Initial Thoughts on Justin Timberlake's "Man of the Woods"
Okay, here we go...
I'll start with some positive: I love "Montana." (Listen HERE.) It's the perfect retro-smooth track that Bruno Mars never released in 2013. It's the musical equivalent of a post-coital cruise in a black Cadillac Fleetwood Coupe at midnight somewhere in 1984. ("Breeze Off The Pond" is a close second.)
Upon listening to the entire album, I've come the conclusion that this thing screams "PLEASE GIMME AN ALBUM OF THE YEAR GRAMMY IN 2019!"
The 30-second bridge in "Supplies" is what the entire song should have been.
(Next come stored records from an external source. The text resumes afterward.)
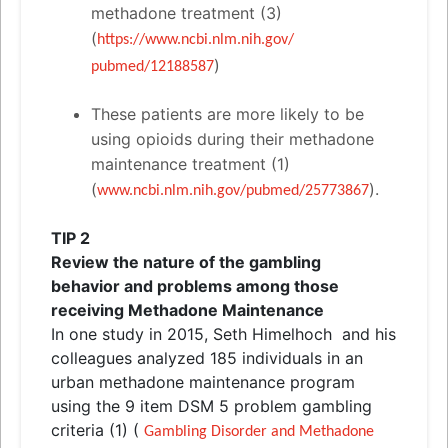
methadone treatment (3)
(
https://www.ncbi.nlm.nih.gov/
)
pubmed/12188587
These patients are more likely to be
using opioids during their methadone
maintenance treatment (1)
(
).
www.ncbi.nlm.nih.gov/pubmed/
25773867
TIP 2
Review the nature of the gambling
behavior
and
problems among those
receiving Methadone Maintenance
In one study in 2015, Seth Himelhoch
and
his
colleagues analyzed 185 individuals in an
urban methadone maintenance program
using the 9 item DSM 5 problem gambling
criteria (1) (
Gambling Disorder
and
Methadone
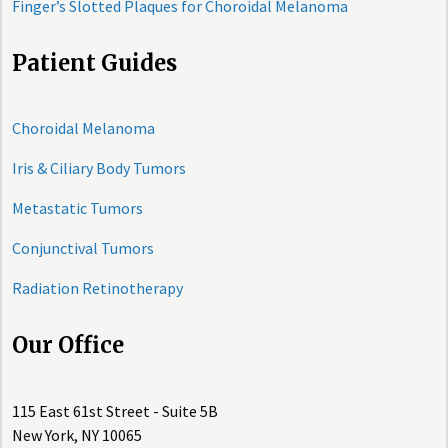
Finger’s Slotted Plaques for Choroidal Melanoma
Patient Guides
Choroidal Melanoma
Iris & Ciliary Body Tumors
Metastatic Tumors
Conjunctival Tumors
Radiation Retinotherapy
Our Office
115 East 61st Street - Suite 5B
New York, NY 10065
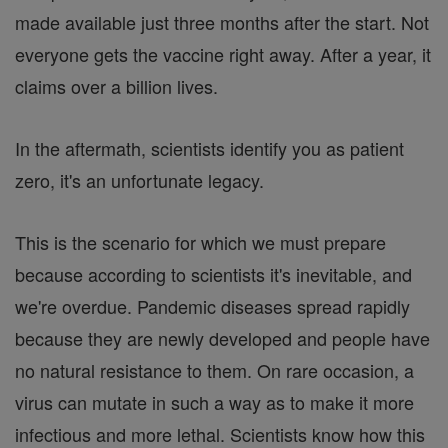
made available just three months after the start. Not
everyone gets the vaccine right away. After a year, it
claims over a billion lives.
In the aftermath, scientists identify you as patient
zero, it's an unfortunate legacy.
This is the scenario for which we must prepare
because according to scientists it's inevitable, and
we're overdue. Pandemic diseases spread rapidly
because they are newly developed and people have
no natural resistance to them. On rare occasion, a
virus can mutate in such a way as to make it more
infectious and more lethal. Scientists know how this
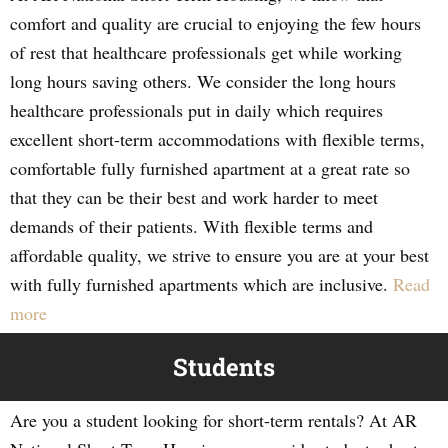
comfort and quality are crucial to enjoying the few hours
of rest that healthcare professionals get while working
long hours saving others. We consider the long hours
healthcare professionals put in daily which requires
excellent short-term accommodations with flexible terms,
comfortable fully furnished apartment at a great rate so
that they can be their best and work harder to meet
demands of their patients. With flexible terms and
affordable quality, we strive to ensure you are at your best
with fully furnished apartments which are inclusive.
Read
more
Students
Are you a student looking for short-term rentals? At AR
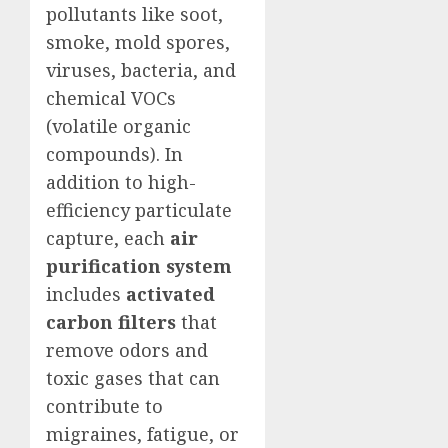
pollutants like soot,
smoke, mold spores,
viruses, bacteria, and
chemical VOCs
(volatile organic
compounds). In
addition to high-
efficiency particulate
capture, each
air
purification system
includes
activated
carbon filters
that
remove odors and
toxic gases that can
contribute to
migraines, fatigue, or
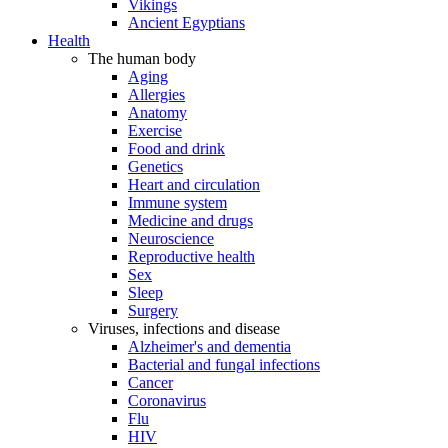
Vikings
Ancient Egyptians
Health
The human body
Aging
Allergies
Anatomy
Exercise
Food and drink
Genetics
Heart and circulation
Immune system
Medicine and drugs
Neuroscience
Reproductive health
Sex
Sleep
Surgery
Viruses, infections and disease
Alzheimer's and dementia
Bacterial and fungal infections
Cancer
Coronavirus
Flu
HIV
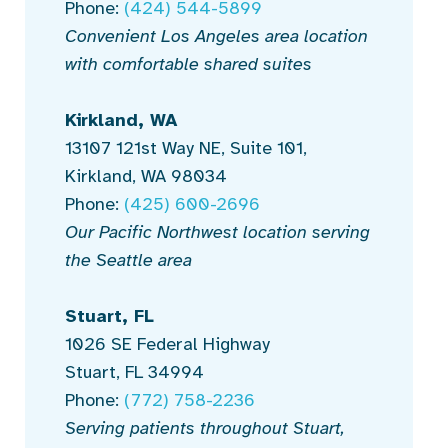
Phone:
(424) 544-5899
Convenient Los Angeles area location
with comfortable shared suites
Kirkland, WA
13107 121st Way NE, Suite 101,
Kirkland, WA 98034
Phone:
(425) 600-2696
Our Pacific Northwest location serving
the Seattle area
Stuart, FL
1026 SE Federal Highway
Stuart, FL 34994
Phone:
(772) 758-2236
Serving patients throughout Stuart,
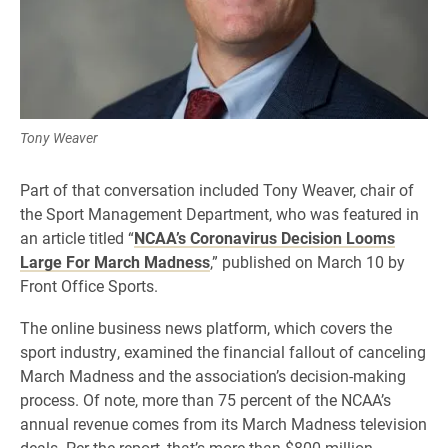
Tony Weaver
Part of that conversation included Tony Weaver, chair of
the Sport Management Department, who was featured in
an article titled “
NCAA’s Coronavirus Decision Looms
Large For March Madness
,” published on March 10 by
Front Office Sports.
The online business news platform, which covers the
sport industry, examined the financial fallout of canceling
March Madness and the association’s decision-making
process. Of note, more than 75 percent of the NCAA’s
annual revenue comes from its March Madness television
deals. Per the report, that’s more than $800 million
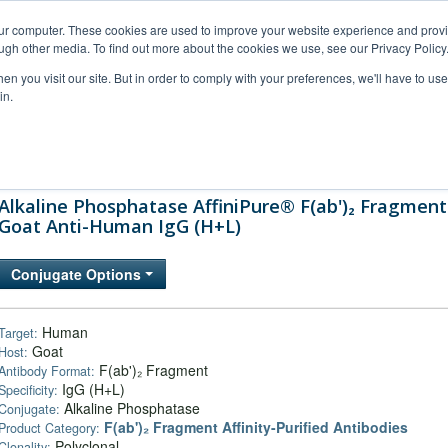
our computer. These cookies are used to improve your website experience and prov
ugh other media. To find out more about the cookies we use, see our Privacy Policy
n you visit our site. But in order to comply with your preferences, we'll have to use 
in.
al Support
FAQs
Company
Alkaline Phosphatase AffiniPure® F(ab')₂ Fragment
Goat Anti-Human IgG (H+L)
Conjugate Options
Human
Target:
Goat
Host:
F(ab')₂ Fragment
Antibody Format:
IgG (H+L)
Specificity:
Alkaline Phosphatase
Conjugate:
F(ab')₂ Fragment Affinity-Purified Antibodies
Product Category:
Polyclonal
Clonality:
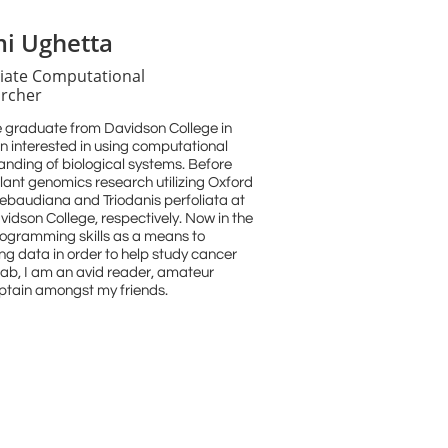
i Ughetta
iate Computational
rcher
 graduate from Davidson College in
n interested in using computational
anding of biological systems. Before
plant genomics research utilizing Oxford
ebaudiana and Triodanis perfoliata at
idson College, respectively. Now in the
 programming skills as a means to
ng data in order to help study cancer
lab, I am an avid reader, amateur
aptain amongst my friends.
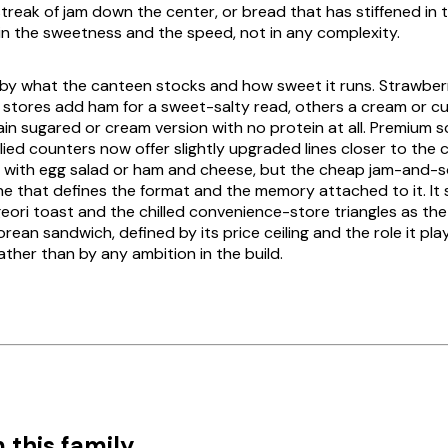
streak of jam down the center, or bread that has stiffened in 
 in the sweetness and the speed, not in any complexity.
y by what the canteen stocks and how sweet it runs. Strawberr
stores add ham for a sweet-salty read, others a cream or cust
lain sugared or cream version with no protein at all. Premium 
ied counters now offer slightly upgraded lines closer to the
, with egg salad or ham and cheese, but the cheap jam-and-
one that defines the format and the memory attached to it. It 
geori toast
and the chilled convenience-store triangles as th
rean sandwich, defined by its price ceiling and the role it plays
ather than by any ambition in the build.
 this family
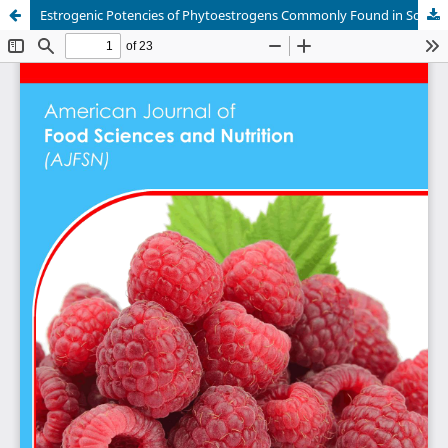
Estrogenic Potencies of Phytoestrogens Commonly Found in Soybean (Glycine Max) Assessed by use of MMV-Luc Cell Line Bioassay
The older I get, the more I realize my pop idols are gradually slipping into self-important Adult-Contemporaryhood.
"Young Man" -- as adorable and well-intentioned as it is -- is a ripoff of Christina Aguilera's intro, "My Heart," on 2010's Bionic. Just sayin'. (Both tracks include cameos of each pop star's toddler offspring.)
I could've done without the Jessica Biel-voiced interludes.
"Midnight Summer Jam" is trying so hard to be a cookout anthem.
The following lyric in "Sauce" is a jawdropper: "I love your pink, you like my purple." Say what? Um, no.
And really, was "Filthy" just a leftover from FutureSex/LoveSounds or what?